_AIM OF THE EXERCISE_:
Pick up the AIMRA newsletter below and keep writing it from its last sentence onward.

Adobe Systems

 

 

PRESIDENTS MESSAGE

By Rob Neal, 2007 President

 

Hey y’all (that’s “Hello” for our northern neighbors).  I hope everyone’s year has been successful and that everyone is having a happy holiday season.  As I sit here pondering on what to write, I have decided these articles may represent one of the more difficult tasks of this position.  But there are several items I would like to mention.

 

First, I would like to again thank Past President Ron Reed, for his efforts last year.  While every year has its challenges, I think last year presented more than its share and he is to be commended for his efforts.  That being said, the entire board worked very well together last year in our efforts to present to AIMRA our best recommendation for the financial health and future of our association.  So, thanks to all for their efforts.

 

Second, anytime the prospect of a major change confronts any organization or individual, a certain amount of uneasiness and apprehension is expected.  AIMRA was no exception.  We heard from many on their concerns as to which direction AIMRA might take.  However, there was a somewhat unexpected up side to all of this, and that was AIMRA emerged, in my opinion, stronger than before and with a better outlook of what lay ahead.  We had one of the better attended conferences that I can remember.  We also had several new members join.  Our appointment session was well attended, and our cocktail hour with FEMA continues to be a great success.  That’s a lot of positives and a great way to end the year.

 

Finally, I want to express our appreciation to Dave Heath and the great job he did with his presentation.  It’s a tough challenge to present technology to any group, let alone ours.  I know I need to be doing more along these lines and it helps to see what is possible and how others are incorporating the internet and other tech tools into their business.  I think we need to continue to offer information and advice on technology and the rep business.  I especially enjoyed his slide show; he is in real danger of becoming our official photographer.  As “President of the World”, I should be able to make that happen (that makes sense if you were at the convention).

 

It’s December 14th as I write this, and like many of you I am trying to wrap up some last minute orders and call it a year.  So I’ll finish this up and save some of my thoughts for future issues.  Good luck and Good Selling.

 

 

SPECIAL REPORT: For Those who missed Minneapolis

 

It has come to my attention that I should explain what transpired in Minneapolis for the ones that missed this year’s conference and are unclear about our management decision.

_SUPPLIED DATA_:
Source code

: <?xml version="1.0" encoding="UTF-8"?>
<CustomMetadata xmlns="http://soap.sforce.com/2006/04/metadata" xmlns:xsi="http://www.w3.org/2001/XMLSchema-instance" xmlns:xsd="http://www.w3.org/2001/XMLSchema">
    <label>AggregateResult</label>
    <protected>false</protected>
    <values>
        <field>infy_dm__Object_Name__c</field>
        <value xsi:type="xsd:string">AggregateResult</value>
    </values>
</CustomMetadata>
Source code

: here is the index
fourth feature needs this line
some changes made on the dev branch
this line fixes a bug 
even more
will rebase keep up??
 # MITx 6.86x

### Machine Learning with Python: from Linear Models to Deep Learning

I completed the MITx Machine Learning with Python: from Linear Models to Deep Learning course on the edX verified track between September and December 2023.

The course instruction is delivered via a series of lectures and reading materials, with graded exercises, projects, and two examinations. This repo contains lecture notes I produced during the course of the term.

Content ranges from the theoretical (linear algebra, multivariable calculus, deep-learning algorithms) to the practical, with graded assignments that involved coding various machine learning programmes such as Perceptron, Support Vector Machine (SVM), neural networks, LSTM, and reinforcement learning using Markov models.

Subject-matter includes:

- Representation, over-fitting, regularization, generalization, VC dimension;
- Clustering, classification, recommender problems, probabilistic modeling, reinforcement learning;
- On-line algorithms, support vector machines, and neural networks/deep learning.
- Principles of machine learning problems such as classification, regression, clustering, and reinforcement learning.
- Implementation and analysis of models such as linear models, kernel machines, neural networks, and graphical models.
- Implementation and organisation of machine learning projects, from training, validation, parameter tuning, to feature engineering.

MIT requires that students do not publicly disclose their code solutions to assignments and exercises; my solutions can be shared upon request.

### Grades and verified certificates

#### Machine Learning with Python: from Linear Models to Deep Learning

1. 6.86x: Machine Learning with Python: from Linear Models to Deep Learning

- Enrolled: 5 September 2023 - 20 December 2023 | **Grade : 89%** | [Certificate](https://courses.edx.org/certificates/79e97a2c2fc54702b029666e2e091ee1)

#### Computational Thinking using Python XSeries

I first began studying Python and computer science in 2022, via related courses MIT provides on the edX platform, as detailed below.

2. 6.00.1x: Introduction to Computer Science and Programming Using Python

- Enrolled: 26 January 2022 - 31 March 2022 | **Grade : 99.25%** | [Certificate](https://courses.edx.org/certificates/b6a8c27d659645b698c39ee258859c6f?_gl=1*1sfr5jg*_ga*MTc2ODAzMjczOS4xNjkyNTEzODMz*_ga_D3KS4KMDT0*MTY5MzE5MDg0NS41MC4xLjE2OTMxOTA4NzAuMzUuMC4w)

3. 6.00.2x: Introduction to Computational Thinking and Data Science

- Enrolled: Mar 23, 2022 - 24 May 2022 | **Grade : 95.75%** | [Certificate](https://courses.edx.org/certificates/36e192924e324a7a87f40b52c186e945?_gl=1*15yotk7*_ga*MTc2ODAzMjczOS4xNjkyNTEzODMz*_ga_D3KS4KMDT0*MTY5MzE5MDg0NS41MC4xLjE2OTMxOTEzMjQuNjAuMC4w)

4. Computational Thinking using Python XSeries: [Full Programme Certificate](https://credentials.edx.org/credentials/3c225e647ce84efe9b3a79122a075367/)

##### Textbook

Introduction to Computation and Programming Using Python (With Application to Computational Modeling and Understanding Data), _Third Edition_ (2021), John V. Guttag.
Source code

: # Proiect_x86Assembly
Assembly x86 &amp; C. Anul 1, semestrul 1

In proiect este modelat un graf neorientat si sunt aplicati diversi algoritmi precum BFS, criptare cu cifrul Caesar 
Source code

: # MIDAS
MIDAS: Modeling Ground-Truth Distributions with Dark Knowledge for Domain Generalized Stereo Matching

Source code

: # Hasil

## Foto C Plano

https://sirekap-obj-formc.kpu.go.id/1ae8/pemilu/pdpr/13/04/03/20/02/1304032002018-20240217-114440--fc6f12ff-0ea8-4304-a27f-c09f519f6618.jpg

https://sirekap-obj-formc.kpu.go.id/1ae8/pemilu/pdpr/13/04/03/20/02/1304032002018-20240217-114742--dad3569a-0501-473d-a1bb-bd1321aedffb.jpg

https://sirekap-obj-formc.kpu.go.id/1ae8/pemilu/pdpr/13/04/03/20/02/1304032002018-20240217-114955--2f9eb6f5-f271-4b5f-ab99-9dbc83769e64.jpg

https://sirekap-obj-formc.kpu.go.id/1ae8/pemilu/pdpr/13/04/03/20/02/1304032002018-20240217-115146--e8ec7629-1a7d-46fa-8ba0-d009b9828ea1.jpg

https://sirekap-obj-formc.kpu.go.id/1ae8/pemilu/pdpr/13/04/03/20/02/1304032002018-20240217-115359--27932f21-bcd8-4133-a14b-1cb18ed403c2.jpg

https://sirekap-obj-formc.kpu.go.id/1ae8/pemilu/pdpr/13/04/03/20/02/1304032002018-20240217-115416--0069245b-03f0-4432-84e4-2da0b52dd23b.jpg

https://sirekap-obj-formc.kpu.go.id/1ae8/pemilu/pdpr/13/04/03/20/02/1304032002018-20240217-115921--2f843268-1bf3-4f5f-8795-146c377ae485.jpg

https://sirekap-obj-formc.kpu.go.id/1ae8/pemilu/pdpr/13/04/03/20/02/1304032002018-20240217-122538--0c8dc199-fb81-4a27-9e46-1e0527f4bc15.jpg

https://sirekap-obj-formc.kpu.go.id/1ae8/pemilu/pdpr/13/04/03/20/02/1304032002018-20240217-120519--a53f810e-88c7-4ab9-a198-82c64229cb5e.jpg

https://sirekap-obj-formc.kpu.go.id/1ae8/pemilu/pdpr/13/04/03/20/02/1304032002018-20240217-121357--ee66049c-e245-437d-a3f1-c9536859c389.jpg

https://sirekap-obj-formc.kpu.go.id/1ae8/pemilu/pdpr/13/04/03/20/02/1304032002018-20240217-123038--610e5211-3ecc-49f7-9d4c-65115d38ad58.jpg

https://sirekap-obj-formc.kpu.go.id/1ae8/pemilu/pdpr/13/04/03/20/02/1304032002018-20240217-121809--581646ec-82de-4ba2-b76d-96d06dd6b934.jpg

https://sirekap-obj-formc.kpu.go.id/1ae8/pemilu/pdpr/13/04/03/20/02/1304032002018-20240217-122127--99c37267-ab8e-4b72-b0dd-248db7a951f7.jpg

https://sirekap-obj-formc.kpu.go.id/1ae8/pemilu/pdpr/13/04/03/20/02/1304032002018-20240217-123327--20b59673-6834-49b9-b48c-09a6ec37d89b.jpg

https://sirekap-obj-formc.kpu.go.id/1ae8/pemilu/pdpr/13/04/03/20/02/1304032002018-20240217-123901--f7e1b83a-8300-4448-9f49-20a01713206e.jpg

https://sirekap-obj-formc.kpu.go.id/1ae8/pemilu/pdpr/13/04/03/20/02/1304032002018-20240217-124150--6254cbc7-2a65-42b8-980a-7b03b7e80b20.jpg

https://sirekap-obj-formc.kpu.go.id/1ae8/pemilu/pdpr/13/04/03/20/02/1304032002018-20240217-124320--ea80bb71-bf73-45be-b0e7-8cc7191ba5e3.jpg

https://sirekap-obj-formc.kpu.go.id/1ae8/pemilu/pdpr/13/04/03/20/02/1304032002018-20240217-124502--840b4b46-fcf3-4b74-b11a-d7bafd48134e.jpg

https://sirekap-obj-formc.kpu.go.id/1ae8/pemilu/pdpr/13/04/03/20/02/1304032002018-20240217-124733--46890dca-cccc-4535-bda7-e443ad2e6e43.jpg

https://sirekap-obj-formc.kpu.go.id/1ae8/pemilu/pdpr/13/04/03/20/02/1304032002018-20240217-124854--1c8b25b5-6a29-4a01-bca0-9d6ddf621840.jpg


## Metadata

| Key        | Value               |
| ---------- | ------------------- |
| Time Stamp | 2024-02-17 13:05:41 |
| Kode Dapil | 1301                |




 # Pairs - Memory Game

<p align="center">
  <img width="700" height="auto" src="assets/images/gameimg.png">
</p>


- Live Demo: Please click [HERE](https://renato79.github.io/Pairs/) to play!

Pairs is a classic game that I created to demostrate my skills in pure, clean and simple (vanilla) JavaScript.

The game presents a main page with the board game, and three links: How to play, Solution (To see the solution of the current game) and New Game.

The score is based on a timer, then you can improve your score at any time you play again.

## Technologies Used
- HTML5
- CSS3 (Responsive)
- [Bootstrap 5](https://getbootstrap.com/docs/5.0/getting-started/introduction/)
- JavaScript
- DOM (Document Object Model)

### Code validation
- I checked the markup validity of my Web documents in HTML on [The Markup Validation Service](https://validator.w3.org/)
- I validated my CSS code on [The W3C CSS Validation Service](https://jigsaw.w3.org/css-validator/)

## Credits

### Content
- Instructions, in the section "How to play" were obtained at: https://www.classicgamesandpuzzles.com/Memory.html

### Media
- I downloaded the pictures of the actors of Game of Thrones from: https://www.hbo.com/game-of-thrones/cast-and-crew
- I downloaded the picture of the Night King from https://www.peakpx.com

_RESULT OF THE TASK_:
This is very much a synopsis, but represents the basics on what we had to consider and what we decided.

 

 Our board was given three proposals to consider:  one from FEMA, one from FEWA and the third from Association Solutions (Jim Manke).  I will briefly explain each of these below.

 

The first proposal from FEMA:

 

            This proposal had AIMRA merging into FEMA.  Our dues would remain the same.  The first two years AIMRA would keep its name, after that we would be disbanded and become part of FEMA’s marketing group.

 

The second proposal from FEWA:

 

            This consisted of strictly a management contract.  In other words, we would remain completely independent of FEWA.  Our only connection would be that we would hire their management group to manage us.  Their proposal did reflect a significant saving over the old contract we had with Associate Solutions.

 

The third proposal from Association Solutions:

 

            This proposal kept us with our current management team.  It had the benefits of the cost savings offered by FEWA, as well as keeping us completely independent of the other two organizations.

 

The board was unanimous in its decision to keep Jim Manke.  We felt that it was important to stay independent if at all possible.  Association Solutions proposal represents substantial savings to AIMRA as well as some reimbursements should we sustain any operating losses.  We also felt that Jim has done a very good job in representing us and our interest in the past.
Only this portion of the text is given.